Dataset excerpts:
+ + + + + + +

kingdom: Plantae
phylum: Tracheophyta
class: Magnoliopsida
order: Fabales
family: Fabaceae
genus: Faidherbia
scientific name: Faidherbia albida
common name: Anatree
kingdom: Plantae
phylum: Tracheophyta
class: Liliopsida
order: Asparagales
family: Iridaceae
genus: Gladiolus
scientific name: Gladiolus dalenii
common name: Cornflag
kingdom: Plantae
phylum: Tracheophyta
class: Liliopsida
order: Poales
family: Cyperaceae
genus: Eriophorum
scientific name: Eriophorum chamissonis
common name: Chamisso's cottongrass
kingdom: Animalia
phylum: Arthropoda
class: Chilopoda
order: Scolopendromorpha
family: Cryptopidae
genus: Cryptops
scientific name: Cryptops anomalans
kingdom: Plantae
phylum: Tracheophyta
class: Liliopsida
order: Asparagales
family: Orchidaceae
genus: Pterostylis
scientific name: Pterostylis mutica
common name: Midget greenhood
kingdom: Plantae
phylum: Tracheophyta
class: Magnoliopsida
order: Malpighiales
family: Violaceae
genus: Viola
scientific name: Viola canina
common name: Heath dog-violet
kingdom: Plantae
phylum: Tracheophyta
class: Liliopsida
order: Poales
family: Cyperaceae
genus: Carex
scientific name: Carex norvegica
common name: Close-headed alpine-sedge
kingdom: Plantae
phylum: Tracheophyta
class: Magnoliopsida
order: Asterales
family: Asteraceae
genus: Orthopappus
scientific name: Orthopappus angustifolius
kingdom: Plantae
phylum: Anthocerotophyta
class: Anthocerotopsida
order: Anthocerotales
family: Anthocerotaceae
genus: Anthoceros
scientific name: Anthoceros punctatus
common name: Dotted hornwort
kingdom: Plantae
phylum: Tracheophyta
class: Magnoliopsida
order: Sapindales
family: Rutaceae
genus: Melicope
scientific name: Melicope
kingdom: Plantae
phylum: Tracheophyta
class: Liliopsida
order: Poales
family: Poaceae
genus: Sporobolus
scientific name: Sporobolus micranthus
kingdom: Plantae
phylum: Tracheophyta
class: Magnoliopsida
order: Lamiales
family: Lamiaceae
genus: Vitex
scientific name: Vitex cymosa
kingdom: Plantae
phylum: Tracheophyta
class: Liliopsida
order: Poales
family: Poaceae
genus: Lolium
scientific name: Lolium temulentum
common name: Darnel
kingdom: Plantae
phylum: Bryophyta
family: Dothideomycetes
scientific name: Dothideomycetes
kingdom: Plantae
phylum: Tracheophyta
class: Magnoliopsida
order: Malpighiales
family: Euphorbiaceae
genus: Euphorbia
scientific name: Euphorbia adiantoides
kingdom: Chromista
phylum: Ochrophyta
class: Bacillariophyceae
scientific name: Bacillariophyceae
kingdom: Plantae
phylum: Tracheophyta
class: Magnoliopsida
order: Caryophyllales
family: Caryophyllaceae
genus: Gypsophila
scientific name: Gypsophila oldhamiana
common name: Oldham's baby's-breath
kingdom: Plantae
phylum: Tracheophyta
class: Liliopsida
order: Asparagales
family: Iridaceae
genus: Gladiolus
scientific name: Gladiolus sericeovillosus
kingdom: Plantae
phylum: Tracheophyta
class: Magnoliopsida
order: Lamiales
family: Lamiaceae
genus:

+ + + + + + +

STATED GOAL:
Write out the records above again, substituting "vernacular name" for every "common name" and leaving all other text unchanged.

WRITTEN RESPONSE:
kingdom: Plantae
phylum: Tracheophyta
class: Magnoliopsida
order: Fabales
family: Fabaceae
genus: Faidherbia
scientific name: Faidherbia albida
vernacular name: Anatree
kingdom: Plantae
phylum: Tracheophyta
class: Liliopsida
order: Asparagales
family: Iridaceae
genus: Gladiolus
scientific name: Gladiolus dalenii
vernacular name: Cornflag
kingdom: Plantae
phylum: Tracheophyta
class: Liliopsida
order: Poales
family: Cyperaceae
genus: Eriophorum
scientific name: Eriophorum chamissonis
vernacular name: Chamisso's cottongrass
kingdom: Animalia
phylum: Arthropoda
class: Chilopoda
order: Scolopendromorpha
family: Cryptopidae
genus: Cryptops
scientific name: Cryptops anomalans
kingdom: Plantae
phylum: Tracheophyta
class: Liliopsida
order: Asparagales
family: Orchidaceae
genus: Pterostylis
scientific name: Pterostylis mutica
vernacular name: Midget greenhood
kingdom: Plantae
phylum: Tracheophyta
class: Magnoliopsida
order: Malpighiales
family: Violaceae
genus: Viola
scientific name: Viola canina
vernacular name: Heath dog-violet
kingdom: Plantae
phylum: Tracheophyta
class: Liliopsida
order: Poales
family: Cyperaceae
genus: Carex
scientific name: Carex norvegica
vernacular name: Close-headed alpine-sedge
kingdom: Plantae
phylum: Tracheophyta
class: Magnoliopsida
order: Asterales
family: Asteraceae
genus: Orthopappus
scientific name: Orthopappus angustifolius
kingdom: Plantae
phylum: Anthocerotophyta
class: Anthocerotopsida
order: Anthocerotales
family: Anthocerotaceae
genus: Anthoceros
scientific name: Anthoceros punctatus
vernacular name: Dotted hornwort
kingdom: Plantae
phylum: Tracheophyta
class: Magnoliopsida
order: Sapindales
family: Rutaceae
genus: Melicope
scientific name: Melicope
kingdom: Plantae
phylum: Tracheophyta
class: Liliopsida
order: Poales
family: Poaceae
genus: Sporobolus
scientific name: Sporobolus micranthus
kingdom: Plantae
phylum: Tracheophyta
class: Magnoliopsida
order: Lamiales
family: Lamiaceae
genus: Vitex
scientific name: Vitex cymosa
kingdom: Plantae
phylum: Tracheophyta
class: Liliopsida
order: Poales
family: Poaceae
genus: Lolium
scientific name: Lolium temulentum
vernacular name: Darnel
kingdom: Plantae
phylum: Bryophyta
family: Dothideomycetes
scientific name: Dothideomycetes
kingdom: Plantae
phylum: Tracheophyta
class: Magnoliopsida
order: Malpighiales
family: Euphorbiaceae
genus: Euphorbia
scientific name: Euphorbia adiantoides
kingdom: Chromista
phylum: Ochrophyta
class: Bacillariophyceae
scientific name: Bacillariophyceae
kingdom: Plantae
phylum: Tracheophyta
class: Magnoliopsida
order: Caryophyllales
family: Caryophyllaceae
genus: Gypsophila
scientific name: Gypsophila oldhamiana
vernacular name: Oldham's baby's-breath
kingdom: Plantae
phylum: Tracheophyta
class: Liliopsida
order: Asparagales
family: Iridaceae
genus: Gladiolus
scientific name: Gladiolus sericeovillosus
kingdom: Plantae
phylum: Tracheophyta
class: Magnoliopsida
order: Lamiales
family: Lamiaceae
genus:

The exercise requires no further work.